Aeroacoustic investigation of multi-directional wings aligned in tandem under wing-in-ground effect

Abstract

The aero-train is an innovative, high-efficiency, and low-consumption vehicle that uses the wing-in-ground effect. It utilizes orbital high voltage to obtain a high lift-to-drag ratio while generates significant noise, which is dominated by the trailing-edge noise from the multi-directional wing. Study of trailing-edge noise generation and propagation is of great significance in realizing the active and passive reduction of the trailing-edge noise; however, various types of mechanisms of the trailing-edge noise under near-wall conditions are unknown. In this study, multi-directional wings with different relative spacings aligned in tandem at 0.3 Mach are numerically simulated using the large eddy simulation combined with Möhring acoustic analogy theory. Numerical results indicate that a spacing of six times of the chord length produces the lowest sound pressure level.
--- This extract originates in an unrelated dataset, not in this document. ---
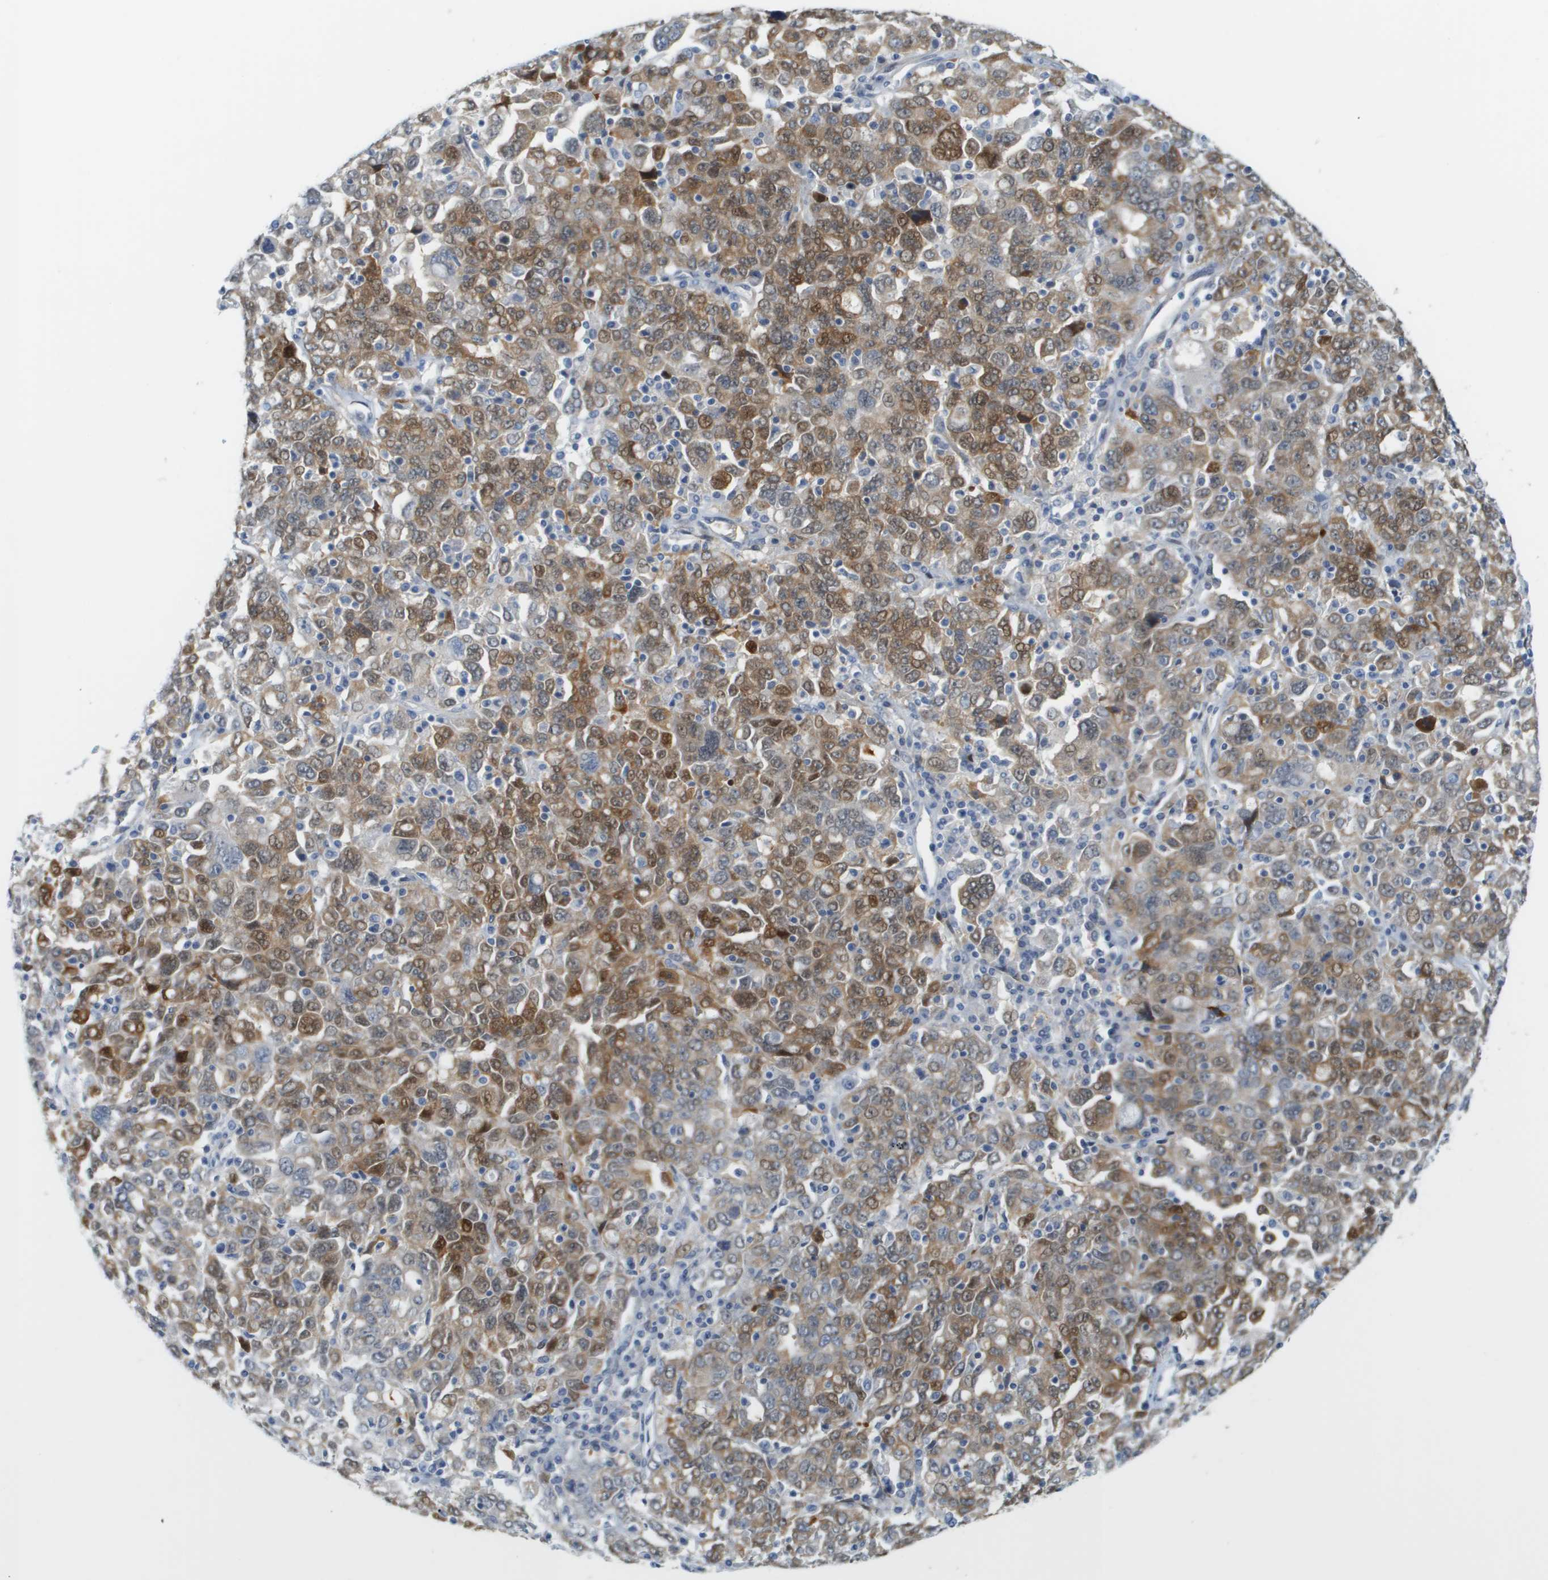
{"staining": {"intensity": "moderate", "quantity": "25%-75%", "location": "cytoplasmic/membranous"}, "tissue": "ovarian cancer", "cell_type": "Tumor cells", "image_type": "cancer", "snomed": [{"axis": "morphology", "description": "Carcinoma, endometroid"}, {"axis": "topography", "description": "Ovary"}], "caption": "Human endometroid carcinoma (ovarian) stained for a protein (brown) exhibits moderate cytoplasmic/membranous positive staining in approximately 25%-75% of tumor cells.", "gene": "CUL9", "patient": {"sex": "female", "age": 62}}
Moreover, based on an analytical concept of the main frequency contribution of the source region, the frequency response function of each frequency of the source region is integrated. The results of integration indicate that the dominant noise component is the low-frequency noise below 200 Hz, and the low-frequency noise generates from the wing trailing edge, the wake area, and the aileron tip. In addition, low-frequency noise dominates sound propagation owing to its strong ability of the diffraction and penetration. For the ground effect wing (GEW), the orbital wall surface increases the turbulence around the airframe, creates more chaotic vortex structures, and produces greater noise. This study provides a theoretical basis for noise suppression through optimizing and controlling the GEW trailing edge.